§ **SOURCE EXCERPT**:
▬▬▬▬▬▬▬▬▬▬
Skip to main content

A decorator that connects django model and data generator function

Project description

django-pipe2db

Contents

Concepts

  • A decorator that written by wrapping orm method of django models
  • It maps the relationship between the models and data via nested dictionary

Features

  • It bridges Python functions and django models
  • Create and update data to database via models
  • Automatically create and modify tables by wrapping manage.py commands from django as makemigrations and migrate
  • Load minimum django settings for can use django orm as standalone that without using the django project
  • Insertion of data with the same relationship as foreignkey and manytomany fields
  • Inserting a content file object as an image field

Install and Import

pip install django-pipe2db
# crawler.py
from pipe2db import pipe
from pipe2db import setupdb

Quick Start

1. Using django orm as standalone

  • Create models.py in the directory that will be used as the Django app
  • example for minimum project directory structure. see
Project
│  __main__.py
│
└─bookstore
      insert.py
      
    └─db
          models.py
# models.py
from django.db import models


class Author(models.Model):
    email = models.EmailField('Email', unique=True)
▬▬▬▬▬▬▬▬▬▬
§ **WHAT IS ASKED**:
a) In the listing, rewrite the stretch from the line containing "class: Florideophyceae" through the line containing "collection date as typed: 11 Sep 1934", replacing "collector number" with "field number" and changing nothing else.
b) Extend the django-pipe2db project description, picking up right after its last line.
The listing has no connection to the django-pipe2db project description.

Stored records:
▬▬▬▬▬▬▬▬▬▬
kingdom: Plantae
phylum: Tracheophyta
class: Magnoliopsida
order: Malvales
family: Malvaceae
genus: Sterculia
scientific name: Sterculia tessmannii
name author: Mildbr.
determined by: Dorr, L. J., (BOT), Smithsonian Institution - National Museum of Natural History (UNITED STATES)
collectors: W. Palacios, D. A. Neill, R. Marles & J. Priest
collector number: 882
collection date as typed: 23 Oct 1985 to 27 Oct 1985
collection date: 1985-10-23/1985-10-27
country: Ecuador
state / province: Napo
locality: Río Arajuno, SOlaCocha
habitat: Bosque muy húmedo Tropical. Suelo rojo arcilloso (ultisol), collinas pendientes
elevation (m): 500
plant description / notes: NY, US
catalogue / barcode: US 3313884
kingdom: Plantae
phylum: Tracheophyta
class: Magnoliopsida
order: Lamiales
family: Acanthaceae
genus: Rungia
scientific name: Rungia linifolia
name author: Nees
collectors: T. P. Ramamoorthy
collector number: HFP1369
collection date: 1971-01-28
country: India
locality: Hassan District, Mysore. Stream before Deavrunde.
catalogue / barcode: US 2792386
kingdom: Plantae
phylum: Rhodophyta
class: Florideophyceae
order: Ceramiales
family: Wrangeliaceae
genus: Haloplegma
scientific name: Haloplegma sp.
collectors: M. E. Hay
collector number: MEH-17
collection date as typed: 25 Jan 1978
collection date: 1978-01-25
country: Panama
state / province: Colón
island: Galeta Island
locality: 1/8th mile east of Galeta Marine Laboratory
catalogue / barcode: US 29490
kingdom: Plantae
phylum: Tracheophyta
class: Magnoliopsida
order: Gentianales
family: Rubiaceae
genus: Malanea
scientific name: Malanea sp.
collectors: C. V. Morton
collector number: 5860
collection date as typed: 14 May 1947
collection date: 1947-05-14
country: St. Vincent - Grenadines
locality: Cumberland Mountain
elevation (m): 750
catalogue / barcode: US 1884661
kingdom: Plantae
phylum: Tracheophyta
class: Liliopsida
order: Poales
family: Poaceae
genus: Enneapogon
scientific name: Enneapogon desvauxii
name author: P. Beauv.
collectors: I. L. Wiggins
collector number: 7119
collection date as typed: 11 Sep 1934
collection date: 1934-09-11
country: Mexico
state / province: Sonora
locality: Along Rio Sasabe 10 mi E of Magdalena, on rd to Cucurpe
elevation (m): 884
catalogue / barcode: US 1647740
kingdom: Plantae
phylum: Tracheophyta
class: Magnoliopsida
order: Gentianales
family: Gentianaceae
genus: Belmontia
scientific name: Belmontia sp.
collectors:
▬▬▬▬▬▬▬▬▬▬
§ **TASK-BY-TASK ANSWERS**:
a)
class: Florideophyceae
order: Ceramiales
family: Wrangeliaceae
genus: Haloplegma
scientific name: Haloplegma sp.
collectors: M. E. Hay
field number: MEH-17
collection date as typed: 25 Jan 1978
collection date: 1978-01-25
country: Panama
state / province: Colón
island: Galeta Island
locality: 1/8th mile east of Galeta Marine Laboratory
catalogue / barcode: US 29490
kingdom: Plantae
phylum: Tracheophyta
class: Magnoliopsida
order: Gentianales
family: Rubiaceae
genus: Malanea
scientific name: Malanea sp.
collectors: C. V. Morton
field number: 5860
collection date as typed: 14 May 1947
collection date: 1947-05-14
country: St. Vincent - Grenadines
locality: Cumberland Mountain
elevation (m): 750
catalogue / barcode: US 1884661
kingdom: Plantae
phylum: Tracheophyta
class: Liliopsida
order: Poales
family: Poaceae
genus: Enneapogon
scientific name: Enneapogon desvauxii
name author: P. Beauv.
collectors: I. L. Wiggins
field number: 7119
collection date as typed: 11 Sep 1934

b)
    first_name = models.CharField(max_length=100)
    last_name = models.CharField(max_length=100)
    date_of_birth = models.DateField(null=True, blank=True)
    date_of_death = models.DateField('Died', null=True, blank=True)

    class Meta:
        db_table = 'author'
# insert.py
from pipe2db import pipe, setupdb


setupdb() # find models automatically
# setupdb('bookstore.db') # or more explicitly 

# The key of the data and the field names of the model are matched
author1 = {
    'email': 'xman1@google.com',
    'first_name': 'charse',
    'last_name': 'javie',
    'date_of_birth': '1975-07-25',
    'date_of_death': '1995-07-11'
}
author2 = {
    'email': 'yman1@google.com',
    'first_name': 'jin',
    'last_name': 'gray',
    'date_of_birth': '1925-07-25',
    'date_of_death': '1999-01-21'
}


@pipe({
    'model': 'db.Author', 
    'unique_key': 'email', # unique values of table as pk
    # 'method': 'update' # If uncomment, works in update mode
})
def insert(*args, Author, **kwargs):
    # You Can get model class via argumenting at generator function

    # from django.apps import apps # or via get_model method of django
    # Author = apps.get_model('db.Author') 

    queryset = Author.objects.all()

    yield from [author1, author2, author3]
  • run examples
python bookstore/insert.py

2. Using with django project

  • Since DJANGO_SETTINGS_MODULE is already setted, it's not need to call setupdb
  • django site example

run via shell which excuted by 'python manage.py shell' command of django manage

python manage.py shell
In [1]: from yourpackage.insert import insert
In [2]: insert()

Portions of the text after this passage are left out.